SELECTED EXTRACT
See all articlesThe orange cream North Balywn home
Suburb Insights
By
Supa Group
Supa Group
November 30, 2023
10
minute read

North Balwyn is a great suburb of Melbourne. Skyhooks made Balwyn famous with the song Balwyn Calling, but North Balwyn is notable for its great homes and gardens, proximity to the Eastern Freeway and Yarra River environs.

North Balwyn includes the Riverside Estate, home of the single building covenant.

Map of the Riverside Estate, North Balwyn (State Library)

The Riverside Estate was developed in the 1920’s and 1930’s and is well known for its significant stock of Art Deco houses, particularly along Burke Road. Due to the great depression and world war two, much of the estate was developed in the 1950’s.

The Boroondara Planning Scheme notes:

The Riverside Estate and Environs, Balywn North, precinct is an area of heritage significance for the following reasons:

  • The large, detached houses built in various interwar architectural styles (particularly those constructed during the 1930s building boom in Camberwell) demonstrate a high quality of architectural design. This architectural quality is combined with the visually unifying factors of lot size, materials and uniform set-backs to create a cohesive and notable interwar precinct.
  • The housing types and styles physically demonstrate the appeal of Balwyn as one of Melbourne’s most fashionable new suburbs of the 1930s, a status which was consolidated after 1945.
  • The precinct is distinguished by the scale and complexity of its building styles, combined with its location on a slope commanding broad views of the Yarra Valley and distant mountains.

TASK ITEM
Reproduce word for word the passage of the North Balwyn article starting with "The Riverside Estate and" and going on through "consolidated after 1945.".

DATA SECTION
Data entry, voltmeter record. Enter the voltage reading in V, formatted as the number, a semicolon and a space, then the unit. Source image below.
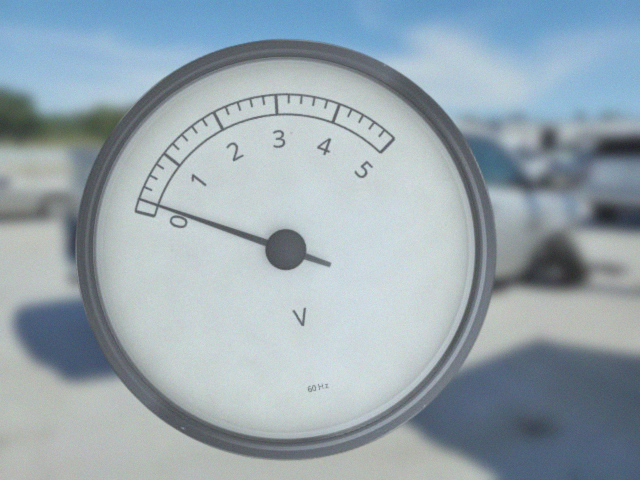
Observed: 0.2; V
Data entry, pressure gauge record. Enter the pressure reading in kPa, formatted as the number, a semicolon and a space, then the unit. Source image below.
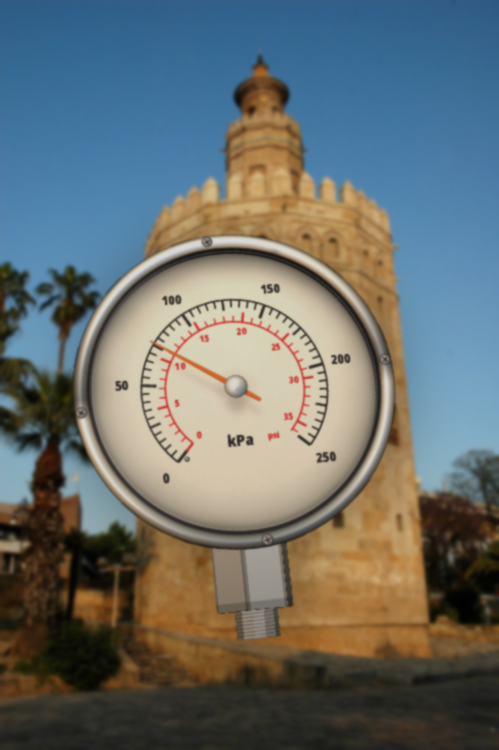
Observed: 75; kPa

EXERCISE RESPONSE
The Riverside Estate and Environs, Balywn North, precinct is an area of heritage significance for the following reasons:

  • The large, detached houses built in various interwar architectural styles (particularly those constructed during the 1930s building boom in Camberwell) demonstrate a high quality of architectural design. This architectural quality is combined with the visually unifying factors of lot size, materials and uniform set-backs to create a cohesive and notable interwar precinct.
  • The housing types and styles physically demonstrate the appeal of Balwyn as one of Melbourne’s most fashionable new suburbs of the 1930s, a status which was consolidated after 1945.